Esattamente un anno fa le Azzurre perdevano contro l’Olanda e salutavano una competizione che le aveva viste autentiche protagoniste…
Hanno brillato fino ai quarti benchè, tra le otto squadre più forti del mondo ai Mondiali di Francia, l’Italia fosse l’unico paese a non riconoscere alle sue calciatrici lo status da professioniste.
Con convinzione, qualità, passione e dedizione, le Ragazze mondiali sono riuscite nella difficile impresa di smuovere un paese conquistandosi attenzione e rispetto e mettendo in luce una discriminazione sessista che è radicata nel nostro Stivale.
Le atlete italiane, infatti, non hanno le stesse tutele dei colleghi in quanto, per legge, sono dilettanti.
In questo anno, da più parti, si sono sprecate tante belle parole e dichiarazioni in controtendenza a sostegno del professionismo negli sport femminili.
In questo arco temporale, lo scorso dicembre, il Senato, nell’ultima legge di bilancio, ha inserito un emendamento per incentivare, mediante sgravi contributivi, il passaggio al professionismo femminile da parte di alcune federazioni sportive (tra cui il calcio).
Calciatrici professioniste? Bene ma non benissimo: è presto per cantare vittoria!
La positività e i passi avanti hanno poi subito una brusca frenata a causa dell’emergenza sanitaria che ha evidenziato tutte le fragilità del movimento.

> **Istruzione assegnata a**:
Riproduci integralmente il testo sul calcio femminile in Italia, senza alcuna modifica.

Estratto del dataset:

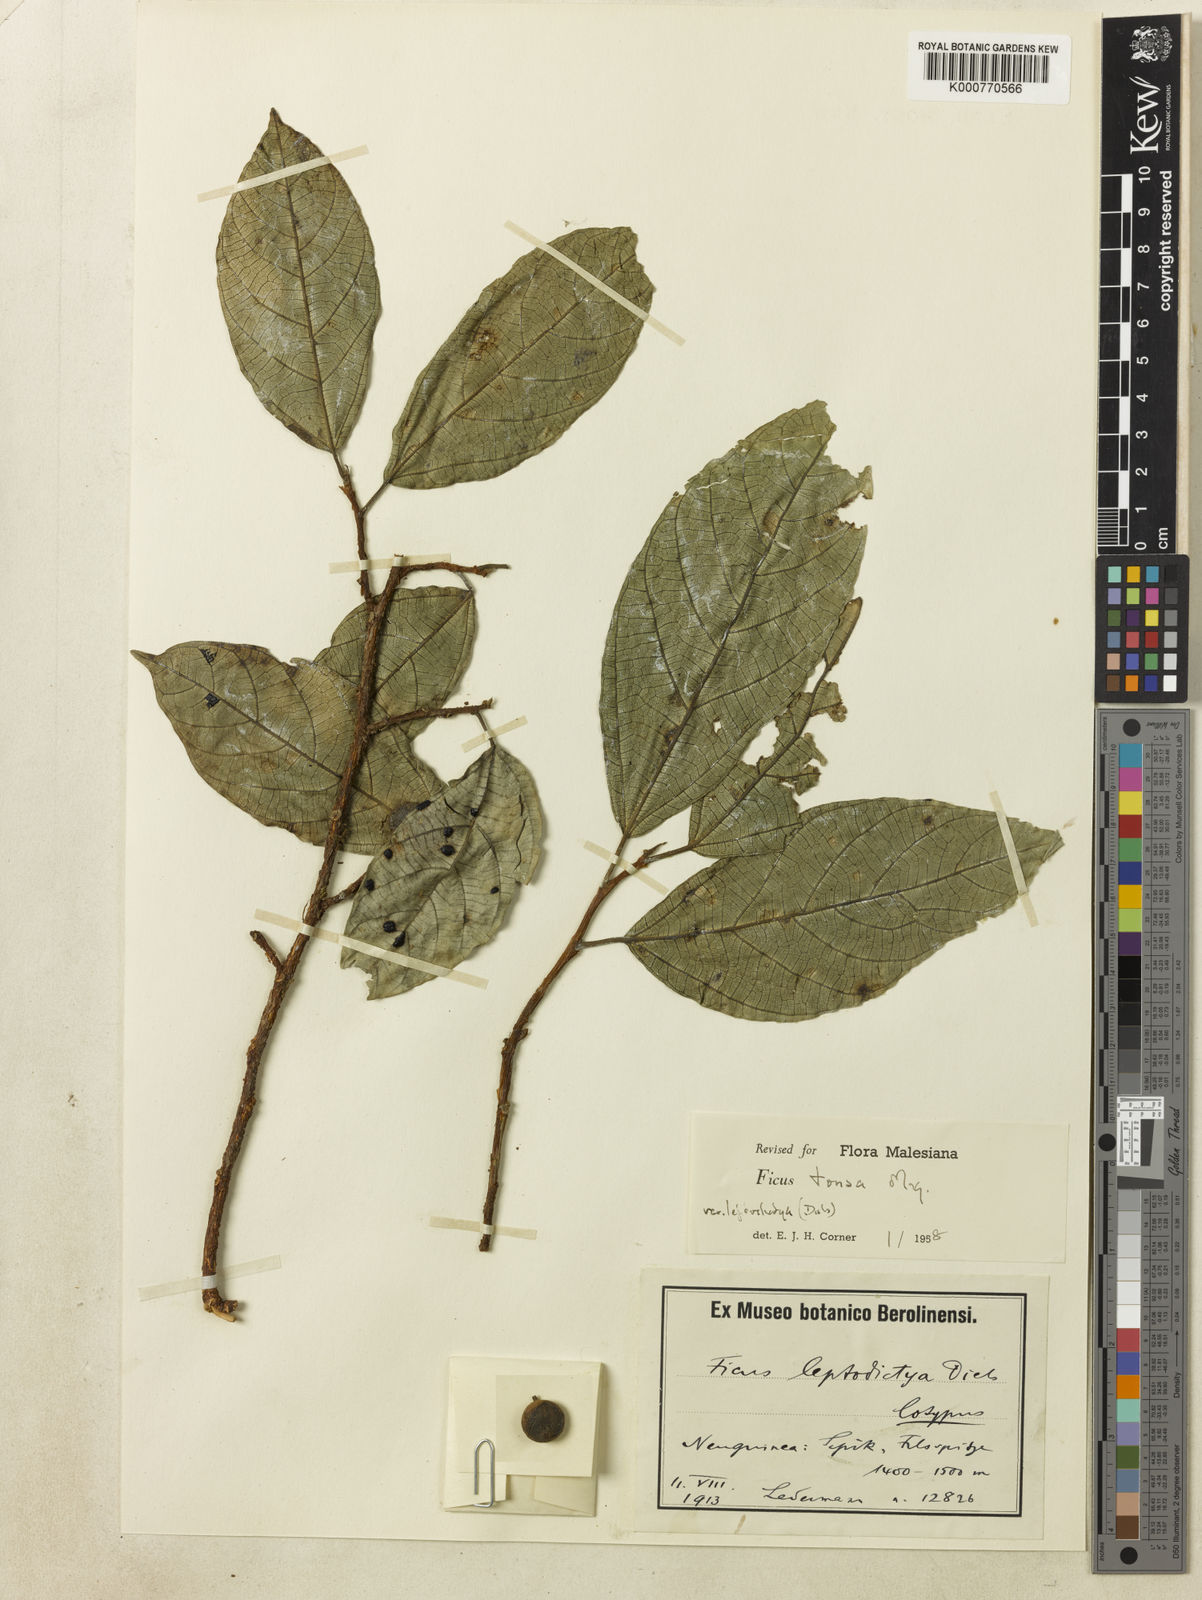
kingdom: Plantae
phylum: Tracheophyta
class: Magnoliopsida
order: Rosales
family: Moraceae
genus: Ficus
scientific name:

> **Istruzione assegnata b**:
Restituisci tutte le righe del listato qui sopra sotto forma di elenco numerato, tralasciando le righe vuote ed escludendo le immagini dalla risposta.

> **Risultato finale a**:
Esattamente un anno fa le Azzurre perdevano contro l’Olanda e salutavano una competizione che le aveva viste autentiche protagoniste…
Hanno brillato fino ai quarti benchè, tra le otto squadre più forti del mondo ai Mondiali di Francia, l’Italia fosse l’unico paese a non riconoscere alle sue calciatrici lo status da professioniste.
Con convinzione, qualità, passione e dedizione, le Ragazze mondiali sono riuscite nella difficile impresa di smuovere un paese conquistandosi attenzione e rispetto e mettendo in luce una discriminazione sessista che è radicata nel nostro Stivale.
Le atlete italiane, infatti, non hanno le stesse tutele dei colleghi in quanto, per legge, sono dilettanti.
In questo anno, da più parti, si sono sprecate tante belle parole e dichiarazioni in controtendenza a sostegno del professionismo negli sport femminili.
In questo arco temporale, lo scorso dicembre, il Senato, nell’ultima legge di bilancio, ha inserito un emendamento per incentivare, mediante sgravi contributivi, il passaggio al professionismo femminile da parte di alcune federazioni sportive (tra cui il calcio).
Calciatrici professioniste? Bene ma non benissimo: è presto per cantare vittoria!
La positività e i passi avanti hanno poi subito una brusca frenata a causa dell’emergenza sanitaria che ha evidenziato tutte le fragilità del movimento.

> **Risultato finale b**:
1. kingdom: Plantae
2. phylum: Tracheophyta
3. class: Magnoliopsida
4. order: Rosales
5. family: Moraceae
6. genus: Ficus
7. scientific name:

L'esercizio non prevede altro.